При всех своих различиях, Восток, таким образом, един в том, что субъект здесь несвободен. И специфика восточных форм сознания как раз-таки заключена в том, что на Востоке человек еще не мыслит себя способным к свободе, его воля направляется не им самим, но чем-то другим – родом, божествами, предписаниями касты, прихотью правителя. Иными словами, человеческое достоинство на Востоке определяется не самим человеком, но внешней силой. Отсюда – страсть к роскоши и вычурной яркости, показная щедрость и демонстративная жестокость: все это лишь способы компенсировать отсутствие внутренней свободы. Мировая история поэтому начинается на Востоке, где впервые вообще осознается это противоречие между (идеальной) свободой и (реальным) рабством. Но восточный мир не находит истинного решения этого противоречия, так что история здесь идет по кругу: династии, тираны и перевороты сменяют друг друга, в то время как условия жизни (и сфера сознания) остаются неизменными. Лишь у греков и римлян закрепляется связь идей права и субъективной свободы, поэтому ход развития этих народов радикально отличается от истории китайцев или египтян.

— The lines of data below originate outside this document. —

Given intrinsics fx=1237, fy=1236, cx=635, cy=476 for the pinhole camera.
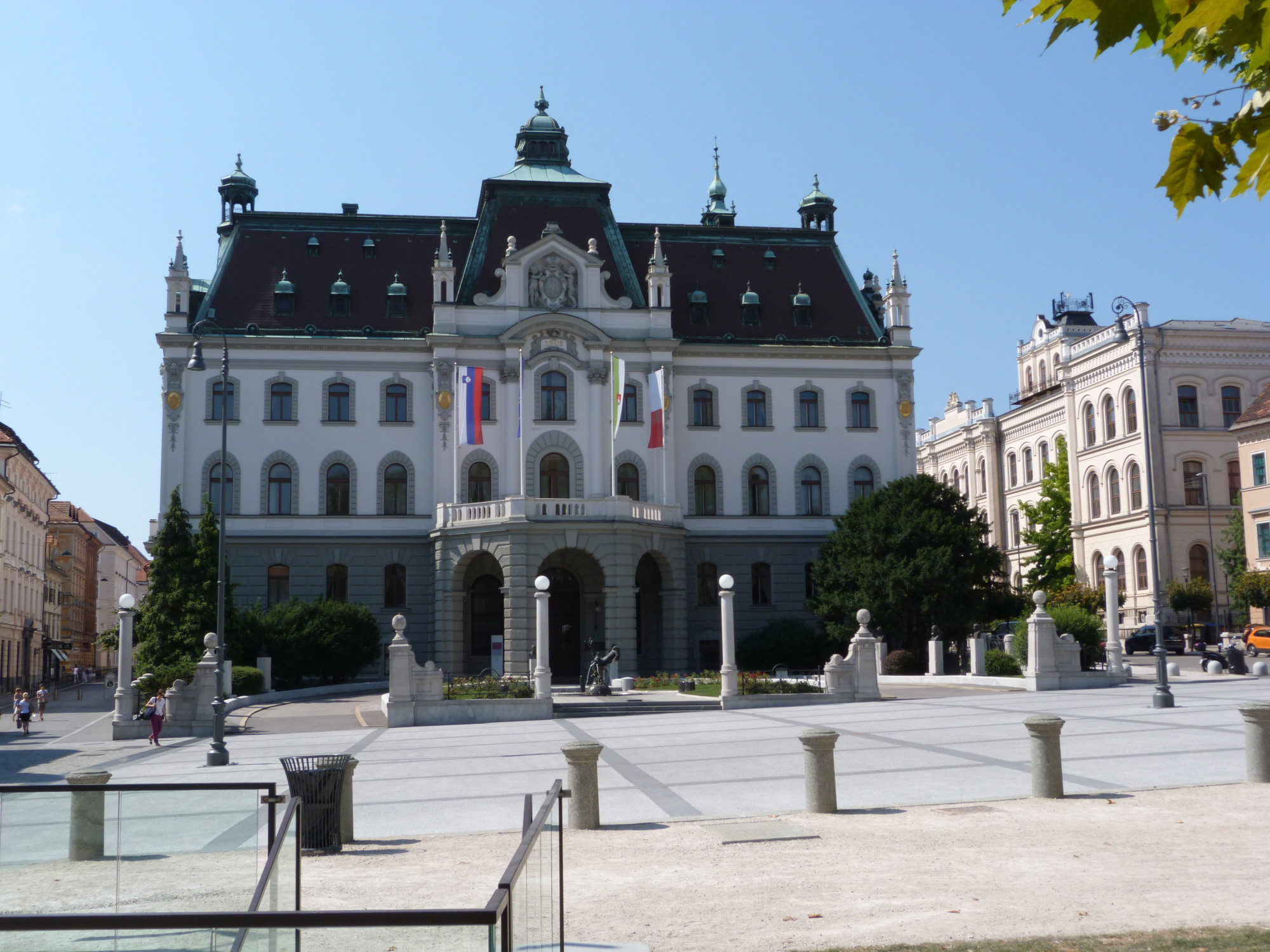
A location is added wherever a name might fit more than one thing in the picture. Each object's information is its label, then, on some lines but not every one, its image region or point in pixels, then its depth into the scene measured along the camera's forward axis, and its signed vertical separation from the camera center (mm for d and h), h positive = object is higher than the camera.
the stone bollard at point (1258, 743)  16266 -1856
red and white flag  50219 +8341
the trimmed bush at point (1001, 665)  42000 -1935
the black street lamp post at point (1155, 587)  27891 +497
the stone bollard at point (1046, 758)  15492 -1897
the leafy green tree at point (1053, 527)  77875 +5018
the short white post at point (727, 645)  36125 -948
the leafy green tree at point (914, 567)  46812 +1618
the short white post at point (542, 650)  35781 -930
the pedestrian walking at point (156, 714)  31359 -2223
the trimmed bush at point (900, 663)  46188 -1954
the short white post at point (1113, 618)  40094 -408
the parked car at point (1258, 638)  54812 -1618
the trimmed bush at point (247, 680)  42844 -1940
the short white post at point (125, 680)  33156 -1405
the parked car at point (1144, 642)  60844 -1826
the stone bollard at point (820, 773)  15258 -1985
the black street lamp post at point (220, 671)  25516 -1045
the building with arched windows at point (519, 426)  51938 +8296
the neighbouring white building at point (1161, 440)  68312 +9324
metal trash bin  13461 -1941
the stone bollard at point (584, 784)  14648 -1984
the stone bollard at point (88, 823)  7008 -1115
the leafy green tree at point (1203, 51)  4148 +1939
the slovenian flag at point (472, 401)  48531 +8556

Конечно, книга дает немало пищи для размышлений. И для любого, кто интересуется Гегелем именно в контексте его философии духа, она будет отличным пополнением библиотеки. Поскольку речь тут идет не только о Востоке вообще, и даже не только об Индии или Китае, но также о широкой перспективе философии Гегеля в целом. Особый интерес представляют рецензии Гегеля на очерки о Бхагавад-Гите, а также обзор библиографии, где упомянуты многие подзабытые ныне, но любопытные работы немецких гегелеведов. К сожалению, общий стиль изложения серьезно портит впечатление – разделам не хватает дополнительной разбивки на параграфы, много где приходится продираться через нагромождения слов. Но стилистические проблемы неплохо компенсируются глубиной проработки темы – это книга для медленного, внимательного чтения, из которой можно почерпнуть немало интересного.